Is the PR branch in sync with the base branch? The analysis cache used by the PR is the one generated during the base branch analysis. A mismatch here will make it difficult to get good performance.
For the sources that have not changed, is the bytecode fed to the analysis identical? Our Java analysis may choose not to re-use the cached results in case of a mismatch as it might indicate some changes in semantics.
(Optionally) Are you using the most appropriate scanner for your code? If you are using Gradle or Maven as your build system, consider switching your scanner to their dedicated plugins (Maven or Gradle). They may not help much with your issues but they should make configuration a little easier.
Please let us know how your investigation progresses.
Hey Dorian,
Thanks for looking into this.
I would love to share the full debug log but its huge, over 300MB, and since it contains a lot of repo info for our product not sure I’m comfortable adding it here as an attachment, any way to share it directly with you / SonarQube?
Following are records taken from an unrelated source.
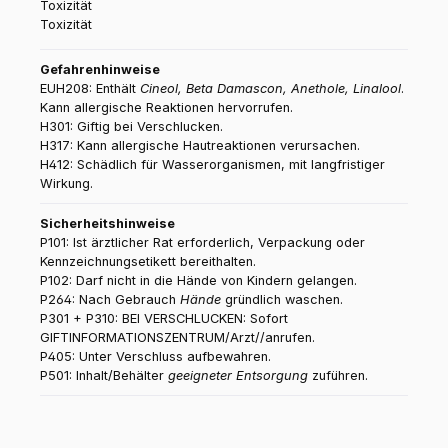
Toxizität
Gefahrenhinweise
EUH208: Enthält
Cineol, Beta Damascon, Anethole, Linalool
.
Kann allergische Reaktionen hervorrufen.
H301: Giftig bei Verschlucken.
H317: Kann allergische Hautreaktionen verursachen.
H412: Schädlich für Wasserorganismen, mit langfristiger
Wirkung.
Sicherheitshinweise
P101: Ist ärztlicher Rat erforderlich, Verpackung oder
Kennzeichnungsetikett bereithalten.
P102: Darf nicht in die Hände von Kindern gelangen.
P264: Nach Gebrauch
Hände
gründlich waschen.
P301 + P310: BEI VERSCHLUCKEN: Sofort
GIFTINFORMATIONSZENTRUM/Arzt//anrufen.
P405: Unter Verschluss aufbewahren.
P501: Inhalt/Behälter
geeigneter Entsorgung
zuführen.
I don’t see specific reasons for why files are skipped though, my debug log is collected with -X on sonar-scanner cli, is this sufficient?
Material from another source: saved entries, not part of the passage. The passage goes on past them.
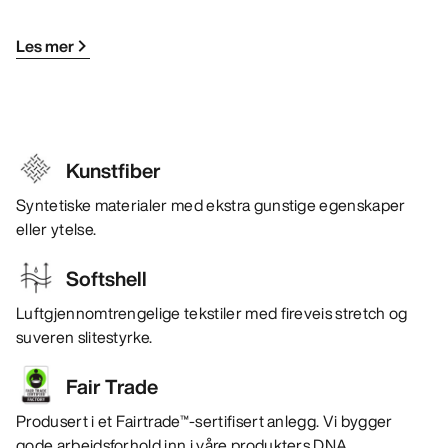
Les mer
Kunstfiber
Syntetiske materialer med ekstra gunstige egenskaper
eller ytelse.
Softshell
Luftgjennomtrengelige tekstiler med fireveis stretch og
suveren slitestyrke.
Fair Trade
Produsert i et Fairtrade™-sertifisert anlegg. Vi bygger
gode arbeidsforhold inn i våre produkters DNA.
Yes it is, freshly created branch, and in my testing not even containing code changes.
Indeed its byte identical, in the Gitlab job at one point to debug I had a recursive checksum collected for all files in the build directory, and concluded over multiple runs when comparing there are no changes to the files outside of timestamps which is set to the git clone time.
Arguably no, I’m using the SonarScanner CLI 7.1.0.4889, I’ve been contemplating switching to the Gradle plugin, and will do if you think this will make an impact. This is how it was on the previous version so in the upgrade testing I wasn’t feeling like changing too many things.
Hey Pieter,
Thanks for answering these questions, we should now look into what the logs can tell us.
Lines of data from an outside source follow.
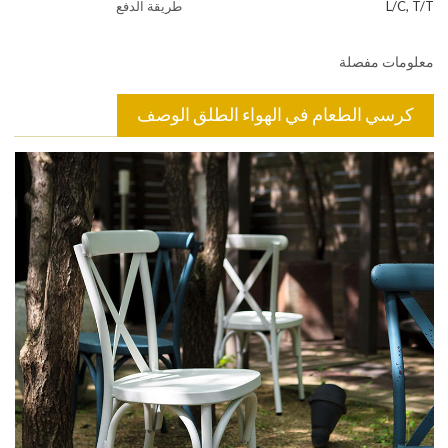
L/C, T/T
طريقة الدفع
معلومات مفصلة
كرسي الطعام في الهواء الطلق الوصف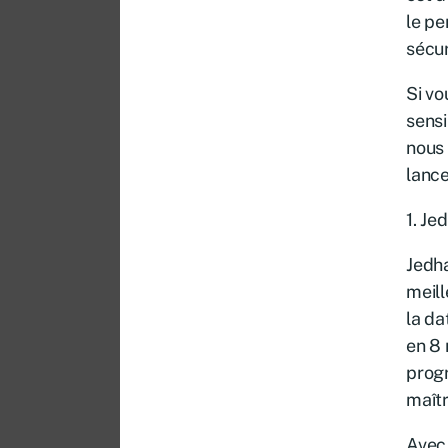
le pe
sécur
Si vo
sensi
nous 
lance
1. Je
Jedh
meil
la da
en 8 
progr
maîtr
Avec 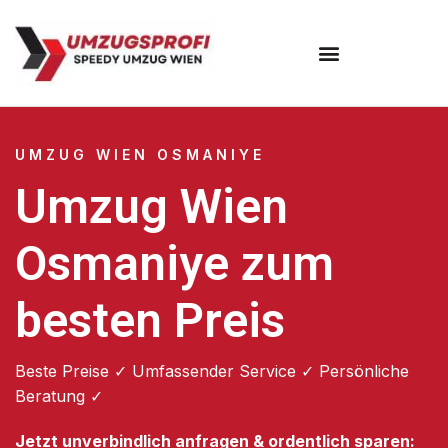
Umzugsunternehmen Wien
UMZUG WIEN OSMANIYE
Umzug Wien
Osmaniye zum
besten Preis
Beste Preise ✓ Umfassender Service ✓ Persönliche
Beratung ✓
Jetzt unverbindlich anfragen & ordentlich sparen:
I don’t see specific reasons for why files are skipped though, my debug log is collected with -X on sonar-scanner cli, is this sufficient?
Before trying to rerun the analysis with new parameters, can you spot lines like the one below in your analysis?
Scan without parsing of file <a filename here> failed for scanner <a list of checks here>.
If you don’t see such lines, try running the analysis again with the verbosity parameter I linked above.
PS: It may seem like a redundant question but I am going to ask to make sure we both don’t miss the obvious: The base branch has been analyzed before, correct?
Hi Dorian,
No such log entries I’m afraid, I’ve got
-Dsonar.log.level=TRACE
-Dsonar.verbose=true
both passed to the scanner and can see DEBUG log entries along with
12:32:29.549 WARN Property 'sonar.verbose' with value 'true' is overridden with value 'true'
in my logs but no entries matching those words.
I’m seeing many of these Incomplete Semantic errors as well, but I’m unclear why cause I do pass -Dsonar.java.libraries="**/build/libs/*.jar"
12:34:13.692 INFO Server-side caching is enabled. The Java analyzer was able to leverage cached data from previous analyses for 352 out of 36379 files. These files will not be parsed.
12:34:13.710 INFO Using ECJ batch to parse 36027 Main java source files with batch size 429 KB.
12:34:13.816 INFO Starting batch processing.
12:34:15.546 DEBUG [SE] Loaded 255 hardcoded method behaviors.
12:34:15.621 DEBUG Incomplete Semantic, unknown parameter type 'DaysInYearMethodProvider' line 20 col 9
...
12:47:12.073 INFO 100% analyzed
12:47:12.073 INFO Batch processing: Done.
12:47:12.073 INFO Optimized analysis for 36026 of 36027 files.
Worth mentioning the above run was with code smell rules removed from the quality profile as I noticed thats what increased the scan times enormously, trying to figure out if its just the bulk of code smell rules or particular rules causing the slow down.
Oh and yes, there’s been a fresh analysis on the default branch. I’ve executed the branch analysis many times during the testing.